Contributor Checklist:
- [x] I have searched the issue tracker to ensure this bug hasn't been reported before or is not already being addressed.
- [x] I have provided clear steps to reproduce the issue.
- [x] I have included relevant environment information details.
After further testing, it appears that this affects the AD endpoints as well.
Querying /api/v2/groups/<ENTERPRISE_ADMINS_SID?counts=true fails to return. The application logs a graph query required more memory than allowed error with the 1024MB limit. The application is configured with a memory limit of 0.
This behaviour was likely already present in v8.2.0. However, it looks like v8.1.3 did not exhibit this defect.
Thanks for the report @0xd6cb6d73! Turns out a version of this issue has existed for a while... #106
Going to echo what's posted there, we're going to be putting more effort behind this soon 😄
Hi @0xd6cb6d73, wanted to give you a quick update.
Our wonderful @mistahj67 managed to chase this down and we have a PR open to resolve this upstream: https://github.com/SpecterOps/DAWGS/pull/19
I don't have any expectation on when this will be resolved in the product, but if you're desperate for this fix I could help you build from source
Hello @wes-mil, thanks a lot for the update.
Integrating this PR into our build is something we're interested in as this issue is a blocker for us. I'll take you up on your offer.
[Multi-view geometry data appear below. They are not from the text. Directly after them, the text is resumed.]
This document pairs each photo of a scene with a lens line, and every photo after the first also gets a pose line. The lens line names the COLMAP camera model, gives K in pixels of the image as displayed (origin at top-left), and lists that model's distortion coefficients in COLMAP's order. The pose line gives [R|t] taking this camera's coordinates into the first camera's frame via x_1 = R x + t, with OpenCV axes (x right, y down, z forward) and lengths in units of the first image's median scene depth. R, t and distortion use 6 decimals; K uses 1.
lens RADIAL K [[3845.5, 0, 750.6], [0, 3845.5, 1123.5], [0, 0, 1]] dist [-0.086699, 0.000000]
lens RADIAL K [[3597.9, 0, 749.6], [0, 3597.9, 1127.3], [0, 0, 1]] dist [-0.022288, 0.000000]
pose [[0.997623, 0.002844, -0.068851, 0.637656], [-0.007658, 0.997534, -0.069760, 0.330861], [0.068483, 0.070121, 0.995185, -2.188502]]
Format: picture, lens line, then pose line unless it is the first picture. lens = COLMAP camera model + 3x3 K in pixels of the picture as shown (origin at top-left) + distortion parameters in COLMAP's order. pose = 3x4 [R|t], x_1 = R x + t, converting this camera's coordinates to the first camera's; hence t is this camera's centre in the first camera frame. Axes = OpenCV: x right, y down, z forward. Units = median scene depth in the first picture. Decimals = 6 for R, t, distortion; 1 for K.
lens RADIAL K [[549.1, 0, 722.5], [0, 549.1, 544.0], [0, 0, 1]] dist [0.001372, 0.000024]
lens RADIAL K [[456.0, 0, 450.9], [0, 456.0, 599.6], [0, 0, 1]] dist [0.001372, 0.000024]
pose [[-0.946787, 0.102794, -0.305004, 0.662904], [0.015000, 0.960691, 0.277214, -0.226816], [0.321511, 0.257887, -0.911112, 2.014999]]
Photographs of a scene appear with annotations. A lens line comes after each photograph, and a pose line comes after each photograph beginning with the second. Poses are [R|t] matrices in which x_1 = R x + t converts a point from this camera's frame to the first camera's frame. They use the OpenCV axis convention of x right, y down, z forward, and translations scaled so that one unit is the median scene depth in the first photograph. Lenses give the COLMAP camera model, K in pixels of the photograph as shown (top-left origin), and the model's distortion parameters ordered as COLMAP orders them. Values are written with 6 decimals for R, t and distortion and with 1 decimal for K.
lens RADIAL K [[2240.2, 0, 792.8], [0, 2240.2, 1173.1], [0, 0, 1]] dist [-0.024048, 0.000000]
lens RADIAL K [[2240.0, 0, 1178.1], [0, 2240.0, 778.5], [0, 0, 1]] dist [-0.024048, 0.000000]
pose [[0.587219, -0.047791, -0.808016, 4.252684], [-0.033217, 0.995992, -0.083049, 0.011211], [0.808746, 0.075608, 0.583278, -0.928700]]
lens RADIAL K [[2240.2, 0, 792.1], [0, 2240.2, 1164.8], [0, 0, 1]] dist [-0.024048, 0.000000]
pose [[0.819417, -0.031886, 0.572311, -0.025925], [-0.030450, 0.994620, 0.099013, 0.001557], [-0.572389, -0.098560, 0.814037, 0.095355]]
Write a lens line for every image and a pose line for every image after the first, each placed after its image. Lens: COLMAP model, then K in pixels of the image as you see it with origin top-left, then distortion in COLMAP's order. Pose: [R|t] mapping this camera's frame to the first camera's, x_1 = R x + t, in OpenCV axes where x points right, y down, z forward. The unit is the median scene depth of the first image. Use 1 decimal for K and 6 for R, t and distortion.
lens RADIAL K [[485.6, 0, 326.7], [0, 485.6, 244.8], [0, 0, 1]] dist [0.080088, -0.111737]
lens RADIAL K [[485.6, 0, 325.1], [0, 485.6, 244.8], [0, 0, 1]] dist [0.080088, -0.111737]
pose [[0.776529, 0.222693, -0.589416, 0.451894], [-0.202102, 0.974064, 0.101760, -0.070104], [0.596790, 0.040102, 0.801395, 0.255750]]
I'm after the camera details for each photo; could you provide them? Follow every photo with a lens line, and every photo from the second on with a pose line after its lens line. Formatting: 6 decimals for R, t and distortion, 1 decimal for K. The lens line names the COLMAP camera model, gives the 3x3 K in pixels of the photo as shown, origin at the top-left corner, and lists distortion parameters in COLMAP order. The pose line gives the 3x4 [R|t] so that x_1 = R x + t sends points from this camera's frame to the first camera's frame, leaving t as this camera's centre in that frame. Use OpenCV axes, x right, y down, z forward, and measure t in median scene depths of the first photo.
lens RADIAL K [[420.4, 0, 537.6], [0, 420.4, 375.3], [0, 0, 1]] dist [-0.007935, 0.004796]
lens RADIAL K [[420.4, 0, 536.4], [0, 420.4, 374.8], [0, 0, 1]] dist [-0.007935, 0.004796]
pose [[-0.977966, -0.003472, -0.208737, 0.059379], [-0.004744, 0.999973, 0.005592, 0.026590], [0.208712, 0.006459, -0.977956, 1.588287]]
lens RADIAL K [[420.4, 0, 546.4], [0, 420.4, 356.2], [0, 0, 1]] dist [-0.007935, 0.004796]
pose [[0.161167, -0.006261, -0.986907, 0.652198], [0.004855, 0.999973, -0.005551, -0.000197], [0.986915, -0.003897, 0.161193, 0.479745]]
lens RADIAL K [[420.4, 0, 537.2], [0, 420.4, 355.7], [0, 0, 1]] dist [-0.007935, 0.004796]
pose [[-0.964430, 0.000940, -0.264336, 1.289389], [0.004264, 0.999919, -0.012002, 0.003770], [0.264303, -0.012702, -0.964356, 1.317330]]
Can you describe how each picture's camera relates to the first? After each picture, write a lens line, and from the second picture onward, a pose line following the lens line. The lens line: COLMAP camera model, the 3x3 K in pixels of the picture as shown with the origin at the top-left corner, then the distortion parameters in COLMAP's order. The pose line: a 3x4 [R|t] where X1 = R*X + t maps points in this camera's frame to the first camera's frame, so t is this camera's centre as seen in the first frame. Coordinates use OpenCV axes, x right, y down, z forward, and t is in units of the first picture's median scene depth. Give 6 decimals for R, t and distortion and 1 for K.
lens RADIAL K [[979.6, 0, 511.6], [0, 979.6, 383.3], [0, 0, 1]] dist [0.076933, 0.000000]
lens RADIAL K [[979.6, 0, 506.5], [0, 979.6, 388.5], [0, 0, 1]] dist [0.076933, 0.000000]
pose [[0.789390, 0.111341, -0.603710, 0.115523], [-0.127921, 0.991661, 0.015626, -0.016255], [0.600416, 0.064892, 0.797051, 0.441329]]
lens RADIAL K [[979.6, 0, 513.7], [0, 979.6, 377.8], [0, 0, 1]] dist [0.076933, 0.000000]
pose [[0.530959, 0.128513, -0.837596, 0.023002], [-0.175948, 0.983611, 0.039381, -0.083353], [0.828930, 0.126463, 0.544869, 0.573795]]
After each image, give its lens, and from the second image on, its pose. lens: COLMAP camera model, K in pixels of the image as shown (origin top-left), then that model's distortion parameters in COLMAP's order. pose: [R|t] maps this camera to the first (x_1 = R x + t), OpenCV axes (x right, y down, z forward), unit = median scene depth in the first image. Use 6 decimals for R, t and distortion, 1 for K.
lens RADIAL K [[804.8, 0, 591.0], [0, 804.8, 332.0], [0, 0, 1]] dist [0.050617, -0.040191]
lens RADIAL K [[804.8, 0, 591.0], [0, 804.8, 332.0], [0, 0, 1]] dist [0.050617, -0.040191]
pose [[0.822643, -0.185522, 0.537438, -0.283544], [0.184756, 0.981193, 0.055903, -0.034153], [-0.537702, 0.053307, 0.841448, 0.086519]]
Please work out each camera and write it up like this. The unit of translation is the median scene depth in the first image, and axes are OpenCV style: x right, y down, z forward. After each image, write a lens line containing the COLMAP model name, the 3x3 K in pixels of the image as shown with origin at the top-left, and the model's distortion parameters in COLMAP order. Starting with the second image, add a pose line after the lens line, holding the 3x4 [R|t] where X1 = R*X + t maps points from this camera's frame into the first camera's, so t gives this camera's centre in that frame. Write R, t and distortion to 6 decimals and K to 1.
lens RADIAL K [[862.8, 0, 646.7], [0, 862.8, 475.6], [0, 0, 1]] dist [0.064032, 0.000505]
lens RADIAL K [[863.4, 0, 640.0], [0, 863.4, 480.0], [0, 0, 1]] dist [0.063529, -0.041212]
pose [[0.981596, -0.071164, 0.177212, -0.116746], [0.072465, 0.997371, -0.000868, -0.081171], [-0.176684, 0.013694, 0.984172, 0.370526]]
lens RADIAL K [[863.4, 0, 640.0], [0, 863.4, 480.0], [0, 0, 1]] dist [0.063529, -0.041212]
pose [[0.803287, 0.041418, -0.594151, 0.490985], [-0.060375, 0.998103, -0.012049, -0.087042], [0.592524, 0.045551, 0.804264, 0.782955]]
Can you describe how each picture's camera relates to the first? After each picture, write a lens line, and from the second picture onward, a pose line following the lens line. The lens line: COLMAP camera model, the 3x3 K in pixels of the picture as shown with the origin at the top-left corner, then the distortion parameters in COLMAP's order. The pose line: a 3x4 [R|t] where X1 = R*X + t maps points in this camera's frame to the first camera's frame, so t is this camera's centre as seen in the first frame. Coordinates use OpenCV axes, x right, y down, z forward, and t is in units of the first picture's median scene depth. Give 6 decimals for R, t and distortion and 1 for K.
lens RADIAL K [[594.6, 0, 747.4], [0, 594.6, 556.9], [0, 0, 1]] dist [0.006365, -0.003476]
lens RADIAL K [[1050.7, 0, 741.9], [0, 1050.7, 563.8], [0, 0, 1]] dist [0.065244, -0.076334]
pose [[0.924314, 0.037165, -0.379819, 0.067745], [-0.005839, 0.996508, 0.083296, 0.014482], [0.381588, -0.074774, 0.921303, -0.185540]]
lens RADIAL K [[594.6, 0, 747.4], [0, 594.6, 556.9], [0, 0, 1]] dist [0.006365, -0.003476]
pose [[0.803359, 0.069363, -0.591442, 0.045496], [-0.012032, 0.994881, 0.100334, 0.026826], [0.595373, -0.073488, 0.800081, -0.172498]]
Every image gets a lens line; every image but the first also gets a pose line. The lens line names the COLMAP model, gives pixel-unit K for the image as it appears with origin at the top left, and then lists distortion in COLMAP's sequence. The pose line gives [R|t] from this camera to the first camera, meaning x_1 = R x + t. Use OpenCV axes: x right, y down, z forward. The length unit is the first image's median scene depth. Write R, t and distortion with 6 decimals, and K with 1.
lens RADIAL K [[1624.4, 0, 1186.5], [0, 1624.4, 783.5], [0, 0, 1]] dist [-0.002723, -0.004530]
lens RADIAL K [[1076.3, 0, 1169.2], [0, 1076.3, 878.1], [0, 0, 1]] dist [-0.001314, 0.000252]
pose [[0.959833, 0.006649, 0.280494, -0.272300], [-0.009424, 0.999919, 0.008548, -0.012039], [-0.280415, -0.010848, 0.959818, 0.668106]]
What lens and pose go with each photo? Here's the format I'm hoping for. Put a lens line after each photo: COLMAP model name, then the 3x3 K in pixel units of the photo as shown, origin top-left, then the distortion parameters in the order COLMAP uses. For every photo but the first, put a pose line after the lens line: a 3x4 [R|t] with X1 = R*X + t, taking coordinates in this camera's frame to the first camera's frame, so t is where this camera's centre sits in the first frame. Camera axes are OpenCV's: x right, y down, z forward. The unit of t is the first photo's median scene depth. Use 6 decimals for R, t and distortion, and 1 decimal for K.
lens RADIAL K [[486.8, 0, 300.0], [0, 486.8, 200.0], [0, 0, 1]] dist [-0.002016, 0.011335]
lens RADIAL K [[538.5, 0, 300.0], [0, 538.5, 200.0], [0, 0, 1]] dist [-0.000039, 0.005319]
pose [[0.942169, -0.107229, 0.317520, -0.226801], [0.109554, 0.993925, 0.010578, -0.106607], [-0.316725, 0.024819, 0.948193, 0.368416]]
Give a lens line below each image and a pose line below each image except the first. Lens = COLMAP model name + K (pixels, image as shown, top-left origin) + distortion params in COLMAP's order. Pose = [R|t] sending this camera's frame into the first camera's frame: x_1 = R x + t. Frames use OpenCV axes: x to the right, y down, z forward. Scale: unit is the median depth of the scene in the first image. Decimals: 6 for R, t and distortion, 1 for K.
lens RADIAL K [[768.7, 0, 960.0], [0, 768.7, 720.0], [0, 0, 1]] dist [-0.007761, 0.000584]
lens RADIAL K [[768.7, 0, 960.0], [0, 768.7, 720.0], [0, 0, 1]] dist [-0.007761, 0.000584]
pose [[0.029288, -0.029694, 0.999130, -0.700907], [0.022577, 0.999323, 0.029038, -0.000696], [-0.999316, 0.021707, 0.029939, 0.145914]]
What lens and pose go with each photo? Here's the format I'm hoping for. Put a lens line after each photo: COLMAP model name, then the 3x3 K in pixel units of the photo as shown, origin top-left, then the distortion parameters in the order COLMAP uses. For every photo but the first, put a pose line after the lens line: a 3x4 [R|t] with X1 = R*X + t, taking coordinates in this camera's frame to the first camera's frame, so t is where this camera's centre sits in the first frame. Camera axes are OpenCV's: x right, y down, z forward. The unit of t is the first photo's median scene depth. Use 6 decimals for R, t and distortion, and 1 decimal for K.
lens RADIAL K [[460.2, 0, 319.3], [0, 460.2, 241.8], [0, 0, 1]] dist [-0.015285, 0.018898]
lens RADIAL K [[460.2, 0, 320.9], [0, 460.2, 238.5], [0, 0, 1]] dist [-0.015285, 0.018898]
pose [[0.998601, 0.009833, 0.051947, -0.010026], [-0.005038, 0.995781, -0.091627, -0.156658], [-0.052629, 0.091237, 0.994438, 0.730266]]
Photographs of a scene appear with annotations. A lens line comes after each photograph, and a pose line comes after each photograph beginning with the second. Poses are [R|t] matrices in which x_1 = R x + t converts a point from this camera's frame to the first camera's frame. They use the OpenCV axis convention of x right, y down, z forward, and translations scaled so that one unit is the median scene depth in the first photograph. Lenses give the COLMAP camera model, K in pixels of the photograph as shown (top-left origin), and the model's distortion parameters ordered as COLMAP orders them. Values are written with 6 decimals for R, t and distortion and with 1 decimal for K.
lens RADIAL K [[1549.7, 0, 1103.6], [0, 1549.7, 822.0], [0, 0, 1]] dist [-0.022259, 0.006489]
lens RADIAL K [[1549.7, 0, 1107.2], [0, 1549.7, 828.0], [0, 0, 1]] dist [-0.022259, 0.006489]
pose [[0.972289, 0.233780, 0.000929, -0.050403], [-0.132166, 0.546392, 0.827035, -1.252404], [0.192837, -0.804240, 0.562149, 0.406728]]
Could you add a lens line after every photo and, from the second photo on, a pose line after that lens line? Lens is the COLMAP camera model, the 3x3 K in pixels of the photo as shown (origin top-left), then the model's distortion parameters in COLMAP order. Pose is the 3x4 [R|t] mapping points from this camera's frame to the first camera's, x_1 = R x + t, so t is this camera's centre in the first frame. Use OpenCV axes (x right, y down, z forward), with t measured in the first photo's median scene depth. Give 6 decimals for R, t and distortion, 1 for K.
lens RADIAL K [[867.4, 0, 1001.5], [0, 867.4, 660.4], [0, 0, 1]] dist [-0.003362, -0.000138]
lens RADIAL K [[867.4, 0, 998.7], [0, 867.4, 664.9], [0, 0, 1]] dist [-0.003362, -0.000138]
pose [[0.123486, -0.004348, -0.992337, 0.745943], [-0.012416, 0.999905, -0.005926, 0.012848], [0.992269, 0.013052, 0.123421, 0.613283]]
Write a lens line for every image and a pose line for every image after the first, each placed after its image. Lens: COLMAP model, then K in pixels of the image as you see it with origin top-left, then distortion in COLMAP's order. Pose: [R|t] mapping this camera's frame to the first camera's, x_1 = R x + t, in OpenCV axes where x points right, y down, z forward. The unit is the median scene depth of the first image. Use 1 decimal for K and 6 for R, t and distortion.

If you're on BloodHound Community slack, feel free to start a thread in bloodhound-chat so that we can communicate a little more fluidly! (If not, we can also continue to use GitHub. No problem either way!) Have a few plates spinning, but will get to this as soon as I can 😄
As discussed through slack, here are the steps I took to integrate the branch containing the fix into a BHCE build:
- Forked DAWGS and tagged the tip of the
plumb-memory-cfg-to-pgbranch asv0.3.1-test1** https://github.com/0xd6cb6d73/DAWGS/tree/v0.3.1-test1 - Used a replace directive in BHCE's go.mod to point to this new version ** https://github.com/0xd6cb6d73/BloodHound/commit/177c7645de90d66c4182fb9d6c5045cf4bdbebbb
- Built BHCE using the following command:
docker build -t bloodhound:my . -f dockerfiles/bloodhound.Dockerfile - Tested using a slightly modified default compose project to use pg as the graph backend: ** https://github.com/0xd6cb6d73/BloodHound/commit/af8e334183eb05606405ed8feaf5de106ef764b5
I uploaded the Entra and AD sample data into the instance for testing. I then tried to perform the second test listed in this issue, listing all descendant user objects from the AZ tenant. The results are as follows:
- Using 2G of RAM (default) there is an error complaining about exceeding 2G of RAM usage
- Using 4G of RAM there is an error complaining about exceeding 4G of RAM usage
- Using 6G of RAM the API returns the expected result
This confirms that the plumb-memory-cfg-to-pg feature branch is correctly integrated into the BHCE build, which resolves the issue.